«Des gens savaient au sein de l'Église»: François Ozon dénonce l’omerta autour de l’abbé Pierre

«Voilà un vieux grand-père indigne», déclare François Ozon à propos de l’abbé Pierre dans les colonnes de La Tribune dimanche . À l’occasion de la sortie de son nouveau film, Quand vient l'automne , le réalisateur de Grâce à Dieu s’est exprimé sur les accusations d’abus sexuels à l’encontre de l’abbé Pierre.

«Heureusement que le pape ne l'a pas sanctifié», poursuit-il. Le réalisateur de Grâce à Dieu, un film qui retrace l'affaire Preynat, l’aumônier condamné pour avoir agressé sexuellement des enfants entre 1972 et 1991, a déclaré : «Je connais bien le monde de l'Église donc je n'ai pas été surpris par ces révélations, mais je l'ai plutôt été par le silence de tous ces gens qui savaient au sein de l'Église: même le pape était au courant.»
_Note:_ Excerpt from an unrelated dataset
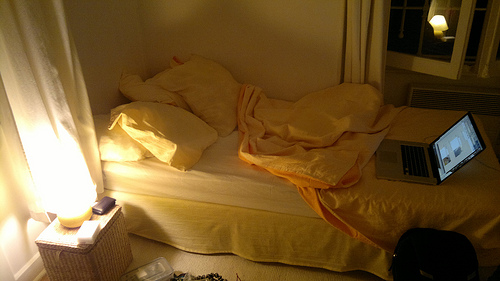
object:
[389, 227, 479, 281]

Accusé par une vingtaine de femmes de violences sexuelles, l'abbé Pierre, mort à 94 ans en 2007, fut pendant un demi-siècle le curé des pauvres, des sans-toits et des sans-droits, ce qui lui valut le soutien et l'admiration des Français. Mais la publication d’un rapport révélé vendredi 6 juillet accable l'homme d'église, Henri Grouès de son vrai nom. Au total, 24 femmes accusent le prêtre de violences sexuelles, entre 1950 et les années 2000. Interrogé à ce sujet le 13 septembre, le pape François a affirmé : «Je ne sais pas à partir de quand le Vatican savait parce que je n'étais pas là et qu'il ne me serait jamais venu à l'idée de lancer une recherche à ce sujet.» Et d’ajouter : «Après la mort (de l'abbé Pierre), c'est sûr mais avant, je ne sais pas.»

«La complexité de l’être humain»

Pour le réalisateur, cette affaire témoigne «de la complexité de l'être humain». «Dans sa vie, l'abbé Pierre a aussi créé des choses extrêmement positives», déclare-t-il. Avant d’ajouter: «C'est cette balance entre les deux qui est très perturbante, à laquelle s'ajoute l'hypocrisie de l'Église et de ses gens de pouvoir, qui affichent un message de paix et d'amour, mais qui ne suivent pas les préceptes qu'ils inculquent aux autres.»

Le cinéaste avait déjà dénoncé cette forme d’hypocrisie dans son film Grâce à Dieu en 2019. Quelques semaines avant sa sortie, François Ozon avait dû essuyer les attaques des avocats du père Preynat, qui ne souhaitaient pas que le film sorte en salle avant la tenue du procès, pour ne pas porter atteinte à la présomption d’innocence. Après un pourvoi en cassation, le père Preynat avait été débouté de sa demande. Le réalisateur avait été également mis en demeure par Régine Maire, ex-membre du diocèse de Lyon d'ôter son nom du film. Une demande également rejetée par la justice. 

« L'omerta ne peut plus continuer. »

François Ozon

«Je ne juge pas, je montre les faits et c'est au spectateur de se faire sa propre opinion, expliquait au Figaro  le cinéaste. L'omerta ne peut plus continuer, on a l'impression qu'il y a encore une volonté de garder le silence sur cette affaire alors qu'elle a déjà éclaté.»

Dans son nouveau film Quand vient l'automne ,  qui sort en salle mercredi 2 octobre, François Ozon explore cette fois la vieillesse. Avec deux actrices de plus de 70 ans, Josiane Balasko et Hélène Vincent, le réalisateur livre un récit ancré dans le réel et intimiste. Alors que les deux protagonistes semblent mener une vie paisible à la campagne, l’histoire va finalement virer sur fonds de secrets de famille, de fantômes et de culpabilité.